Internet giants like Google and Facebook could soon be paying more tax in New Zealand as the Government moves to take submissions on a "digital services tax".
A digital services tax would apply to digital revenues created in New Zealand, whether that be through social media platforms, content sharing sites like YouTube, companies advertising online and e-commerce sites that facilitate the sales of goods and services such as Airbnb, Uber and eBay.
In February Cabinet agreed to investigate a new tax on multinational companies targeting digital revenues. Today, Finance Minister Grant Robertson and Revenue Minister Stuart Nash have announced two proposed options to ensure offshore technology companies no longer enjoy tax breaks.
Government is proposing to change the current international income tax rules to allow more taxation in market countries. A similar option is currently being discussed by the OECD and the G20 group of economies.
The second option is to apply a digital services tax of three per cent to revenues earned by highly digitalised multinationals operating in New Zealand.
Robertson said Government's priority was an internationally agreed solution implemented through the Organisation for Economic Co-operation and Development (OECD). The Government, however, would look to implement an interim solution if the OECD could not make "sufficient progress this year", he said.
"Multinational companies like social media platforms and e-commerce sites generate income through cross-border digital services rather than face-to-face retail," Robertson said.
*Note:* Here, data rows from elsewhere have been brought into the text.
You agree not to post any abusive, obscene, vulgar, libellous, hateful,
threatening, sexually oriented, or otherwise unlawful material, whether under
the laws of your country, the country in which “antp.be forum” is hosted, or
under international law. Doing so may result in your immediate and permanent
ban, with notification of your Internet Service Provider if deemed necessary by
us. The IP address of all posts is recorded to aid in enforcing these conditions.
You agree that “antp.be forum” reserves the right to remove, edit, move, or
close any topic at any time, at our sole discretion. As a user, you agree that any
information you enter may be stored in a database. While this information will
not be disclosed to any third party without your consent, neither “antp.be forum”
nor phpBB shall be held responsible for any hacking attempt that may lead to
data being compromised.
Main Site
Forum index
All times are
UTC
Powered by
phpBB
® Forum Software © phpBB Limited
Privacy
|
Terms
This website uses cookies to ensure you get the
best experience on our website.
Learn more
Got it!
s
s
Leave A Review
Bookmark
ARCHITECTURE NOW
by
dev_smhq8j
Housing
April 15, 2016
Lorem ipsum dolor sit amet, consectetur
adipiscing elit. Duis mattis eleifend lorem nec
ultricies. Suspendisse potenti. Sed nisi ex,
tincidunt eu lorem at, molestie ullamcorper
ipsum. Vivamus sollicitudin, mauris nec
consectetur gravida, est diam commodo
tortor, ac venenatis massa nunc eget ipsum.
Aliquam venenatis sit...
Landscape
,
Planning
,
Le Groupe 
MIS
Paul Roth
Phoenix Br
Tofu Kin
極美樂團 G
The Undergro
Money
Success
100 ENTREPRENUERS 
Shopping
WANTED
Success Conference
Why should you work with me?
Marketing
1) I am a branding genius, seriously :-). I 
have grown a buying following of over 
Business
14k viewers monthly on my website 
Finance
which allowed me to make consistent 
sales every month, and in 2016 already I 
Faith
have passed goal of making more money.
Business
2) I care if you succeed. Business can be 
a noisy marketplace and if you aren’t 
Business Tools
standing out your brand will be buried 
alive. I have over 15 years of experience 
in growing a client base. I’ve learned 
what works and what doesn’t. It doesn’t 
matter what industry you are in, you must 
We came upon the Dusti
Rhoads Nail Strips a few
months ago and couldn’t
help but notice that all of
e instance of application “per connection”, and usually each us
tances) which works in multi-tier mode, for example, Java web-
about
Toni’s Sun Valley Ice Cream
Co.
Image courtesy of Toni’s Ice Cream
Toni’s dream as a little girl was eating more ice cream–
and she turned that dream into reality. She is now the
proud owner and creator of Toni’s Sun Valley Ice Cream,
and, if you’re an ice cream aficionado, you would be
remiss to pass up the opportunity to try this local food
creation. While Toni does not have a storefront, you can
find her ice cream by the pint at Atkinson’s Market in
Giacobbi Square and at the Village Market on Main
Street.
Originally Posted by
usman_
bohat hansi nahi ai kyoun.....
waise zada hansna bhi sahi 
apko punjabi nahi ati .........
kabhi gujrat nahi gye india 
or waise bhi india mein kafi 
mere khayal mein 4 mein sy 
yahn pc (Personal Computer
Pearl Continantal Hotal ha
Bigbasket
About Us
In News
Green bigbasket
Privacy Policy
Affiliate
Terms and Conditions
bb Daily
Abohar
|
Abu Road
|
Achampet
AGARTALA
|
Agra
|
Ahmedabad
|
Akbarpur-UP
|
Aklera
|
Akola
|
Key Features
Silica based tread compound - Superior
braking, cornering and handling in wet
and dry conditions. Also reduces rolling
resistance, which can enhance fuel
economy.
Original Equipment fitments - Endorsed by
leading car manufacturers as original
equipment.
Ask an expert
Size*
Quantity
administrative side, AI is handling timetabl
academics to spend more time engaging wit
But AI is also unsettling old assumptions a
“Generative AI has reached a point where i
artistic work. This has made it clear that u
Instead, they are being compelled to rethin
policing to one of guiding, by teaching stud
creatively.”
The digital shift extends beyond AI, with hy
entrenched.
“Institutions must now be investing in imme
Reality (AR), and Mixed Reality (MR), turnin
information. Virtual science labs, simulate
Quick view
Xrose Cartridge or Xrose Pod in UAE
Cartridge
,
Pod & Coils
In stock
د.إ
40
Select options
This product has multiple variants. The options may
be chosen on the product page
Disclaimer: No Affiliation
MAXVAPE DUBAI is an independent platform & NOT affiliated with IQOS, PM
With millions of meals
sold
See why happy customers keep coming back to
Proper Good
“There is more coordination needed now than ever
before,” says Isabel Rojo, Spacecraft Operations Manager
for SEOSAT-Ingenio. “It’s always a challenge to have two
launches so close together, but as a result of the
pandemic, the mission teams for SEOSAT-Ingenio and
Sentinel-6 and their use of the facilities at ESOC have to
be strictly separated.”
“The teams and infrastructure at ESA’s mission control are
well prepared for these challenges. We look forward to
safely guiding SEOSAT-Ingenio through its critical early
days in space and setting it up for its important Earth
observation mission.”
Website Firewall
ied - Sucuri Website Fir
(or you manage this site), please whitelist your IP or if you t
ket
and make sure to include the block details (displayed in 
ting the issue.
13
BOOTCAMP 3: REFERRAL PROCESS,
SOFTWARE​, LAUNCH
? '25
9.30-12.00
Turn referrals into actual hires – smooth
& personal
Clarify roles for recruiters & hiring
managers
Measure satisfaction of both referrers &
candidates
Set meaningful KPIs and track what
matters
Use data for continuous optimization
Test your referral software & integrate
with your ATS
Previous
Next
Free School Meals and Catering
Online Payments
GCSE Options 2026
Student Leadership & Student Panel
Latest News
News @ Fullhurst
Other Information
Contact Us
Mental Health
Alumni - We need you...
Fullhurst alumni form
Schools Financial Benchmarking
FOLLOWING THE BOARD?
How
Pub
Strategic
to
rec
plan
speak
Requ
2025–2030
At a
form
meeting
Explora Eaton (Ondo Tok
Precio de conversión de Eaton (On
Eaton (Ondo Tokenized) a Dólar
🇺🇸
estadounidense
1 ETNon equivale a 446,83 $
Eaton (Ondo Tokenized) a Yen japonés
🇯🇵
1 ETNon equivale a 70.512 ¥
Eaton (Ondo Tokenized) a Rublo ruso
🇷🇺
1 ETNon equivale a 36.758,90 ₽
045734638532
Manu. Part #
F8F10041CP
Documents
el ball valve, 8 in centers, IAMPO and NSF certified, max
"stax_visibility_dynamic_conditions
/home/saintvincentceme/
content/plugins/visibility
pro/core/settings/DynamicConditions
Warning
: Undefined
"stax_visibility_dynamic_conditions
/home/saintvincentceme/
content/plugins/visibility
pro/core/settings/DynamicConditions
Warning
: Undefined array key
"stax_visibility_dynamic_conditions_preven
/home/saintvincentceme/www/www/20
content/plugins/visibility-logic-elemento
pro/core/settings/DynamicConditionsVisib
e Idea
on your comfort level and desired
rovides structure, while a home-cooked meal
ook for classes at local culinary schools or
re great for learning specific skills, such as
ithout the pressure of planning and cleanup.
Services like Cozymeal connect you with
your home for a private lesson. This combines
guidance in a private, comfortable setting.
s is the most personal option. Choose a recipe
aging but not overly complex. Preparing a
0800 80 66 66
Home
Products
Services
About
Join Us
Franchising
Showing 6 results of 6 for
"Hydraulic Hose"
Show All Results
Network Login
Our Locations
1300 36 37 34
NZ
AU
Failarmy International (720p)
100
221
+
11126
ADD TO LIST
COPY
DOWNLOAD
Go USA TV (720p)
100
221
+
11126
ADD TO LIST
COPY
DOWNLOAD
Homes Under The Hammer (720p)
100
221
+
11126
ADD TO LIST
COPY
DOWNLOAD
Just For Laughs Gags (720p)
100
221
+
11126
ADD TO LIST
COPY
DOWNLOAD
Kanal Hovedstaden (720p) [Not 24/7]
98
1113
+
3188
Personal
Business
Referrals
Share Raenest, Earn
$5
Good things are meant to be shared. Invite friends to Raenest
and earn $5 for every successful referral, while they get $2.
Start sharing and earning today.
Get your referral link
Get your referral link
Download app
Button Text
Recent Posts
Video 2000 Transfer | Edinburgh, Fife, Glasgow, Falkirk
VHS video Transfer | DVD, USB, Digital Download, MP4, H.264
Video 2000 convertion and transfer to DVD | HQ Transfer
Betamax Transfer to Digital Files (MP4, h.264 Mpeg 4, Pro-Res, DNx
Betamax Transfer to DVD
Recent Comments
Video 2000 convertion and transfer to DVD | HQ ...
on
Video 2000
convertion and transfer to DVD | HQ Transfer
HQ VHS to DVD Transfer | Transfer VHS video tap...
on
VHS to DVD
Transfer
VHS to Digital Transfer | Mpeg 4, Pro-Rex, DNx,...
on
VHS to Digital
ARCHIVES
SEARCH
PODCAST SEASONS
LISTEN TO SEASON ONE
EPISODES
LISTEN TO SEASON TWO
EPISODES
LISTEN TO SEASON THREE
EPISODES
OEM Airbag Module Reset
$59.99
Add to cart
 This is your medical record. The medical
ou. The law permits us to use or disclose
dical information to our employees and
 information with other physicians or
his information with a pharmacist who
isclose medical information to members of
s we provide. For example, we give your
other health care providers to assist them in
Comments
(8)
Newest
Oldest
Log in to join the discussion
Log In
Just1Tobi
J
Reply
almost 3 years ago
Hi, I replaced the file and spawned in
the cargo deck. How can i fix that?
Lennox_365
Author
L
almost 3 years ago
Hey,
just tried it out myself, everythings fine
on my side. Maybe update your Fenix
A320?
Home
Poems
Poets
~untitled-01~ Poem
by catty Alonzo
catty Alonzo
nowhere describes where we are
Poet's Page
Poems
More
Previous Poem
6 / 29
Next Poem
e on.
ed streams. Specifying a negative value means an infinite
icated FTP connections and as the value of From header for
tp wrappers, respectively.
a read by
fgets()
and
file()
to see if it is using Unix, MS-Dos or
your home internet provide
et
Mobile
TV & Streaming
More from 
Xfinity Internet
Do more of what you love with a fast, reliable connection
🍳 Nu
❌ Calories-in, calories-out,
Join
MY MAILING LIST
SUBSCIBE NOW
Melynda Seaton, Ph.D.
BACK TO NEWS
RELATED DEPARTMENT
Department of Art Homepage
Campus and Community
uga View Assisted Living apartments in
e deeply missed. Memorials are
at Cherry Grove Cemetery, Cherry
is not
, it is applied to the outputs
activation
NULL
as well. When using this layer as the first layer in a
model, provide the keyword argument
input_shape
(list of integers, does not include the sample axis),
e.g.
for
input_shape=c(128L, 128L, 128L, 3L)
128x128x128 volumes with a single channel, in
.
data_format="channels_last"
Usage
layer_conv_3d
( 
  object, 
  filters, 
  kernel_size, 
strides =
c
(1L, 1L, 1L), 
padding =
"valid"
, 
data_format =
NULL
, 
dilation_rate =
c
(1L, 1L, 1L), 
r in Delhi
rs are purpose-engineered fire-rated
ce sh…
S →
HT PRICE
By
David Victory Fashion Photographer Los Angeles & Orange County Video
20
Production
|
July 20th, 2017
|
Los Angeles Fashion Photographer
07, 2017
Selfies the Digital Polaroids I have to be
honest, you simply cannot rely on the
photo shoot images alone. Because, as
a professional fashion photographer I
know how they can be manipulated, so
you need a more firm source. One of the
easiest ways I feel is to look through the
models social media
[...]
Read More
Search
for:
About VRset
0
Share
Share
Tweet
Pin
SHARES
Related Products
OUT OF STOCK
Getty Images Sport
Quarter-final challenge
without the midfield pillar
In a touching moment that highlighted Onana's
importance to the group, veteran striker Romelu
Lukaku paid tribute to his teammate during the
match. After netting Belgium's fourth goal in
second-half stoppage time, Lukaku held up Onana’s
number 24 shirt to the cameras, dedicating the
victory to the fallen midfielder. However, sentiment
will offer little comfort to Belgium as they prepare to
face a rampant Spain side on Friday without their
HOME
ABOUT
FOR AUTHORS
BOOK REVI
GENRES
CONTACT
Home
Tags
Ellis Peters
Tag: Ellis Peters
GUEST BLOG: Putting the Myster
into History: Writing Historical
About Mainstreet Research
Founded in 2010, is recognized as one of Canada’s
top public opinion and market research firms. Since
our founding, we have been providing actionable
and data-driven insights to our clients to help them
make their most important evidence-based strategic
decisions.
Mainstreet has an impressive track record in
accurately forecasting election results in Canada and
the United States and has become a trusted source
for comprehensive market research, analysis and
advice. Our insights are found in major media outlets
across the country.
"Modern business practices, digitalisation in particular, mean that a company can be significantly involved in the economic life of a country without paying tax on income or turnover."
A digital services tax would not apply to sales of goods or services. It would be targeted to digital platforms who depend on a base of users for income from advertising data, he said.
Government estimates such tax could raise between $30 million and $80m each year. The value of cross-border digital services in New Zealand is estimated to be around $2.7 billion.
Revenue Minister Stuart Nash said the Tax Working Group concluded New Zealand should continue to participate in the OECD discussions but also stand ready to implement a separate digital services tax if a critical mass of other countries move in that direction.
"The Government is committed to future-proofing the tax system to ensure it can handle changes to how people work and how business is done," Nash said.
"The significance of the digital economy is only going to grow over the coming decades. We need to keep adapting to ensure multinationals who do business here are paying their fair share of tax."
Governments around the world have increasingly been moving to introduce a similar digital tax in recent months.
Britain has announced it will introduce a two per cent digital services tax from April 2020, and Austria, the Czech Republic, France, India, Italy and space have also moved to enact or announce a digital services tax.
Submissions on the discussion document close on July 18.
The discussion document said legislation for a digital tax could be introduced in 2020, which is an election year.
Speaking at post-cab today, Prime Minister Jacinda Ardern said it would ultimately be beneficial if there was an international response to what is a global problem.
That is something the OECD is working on at the moment.
While Ardern said that was the Government's preference, if there is a delay in the OECD's decision on this issue, the Government was consulting on New Zealand bringing in its own form of digital service tax.
The 3 per cent proposed tax on revenue would be in line with what had been implemented internationally, in countries such as Austria, France and Italy.
She said the tax was about making sure multinationals, particularly those deriving an income online, are paying their fair share of tax.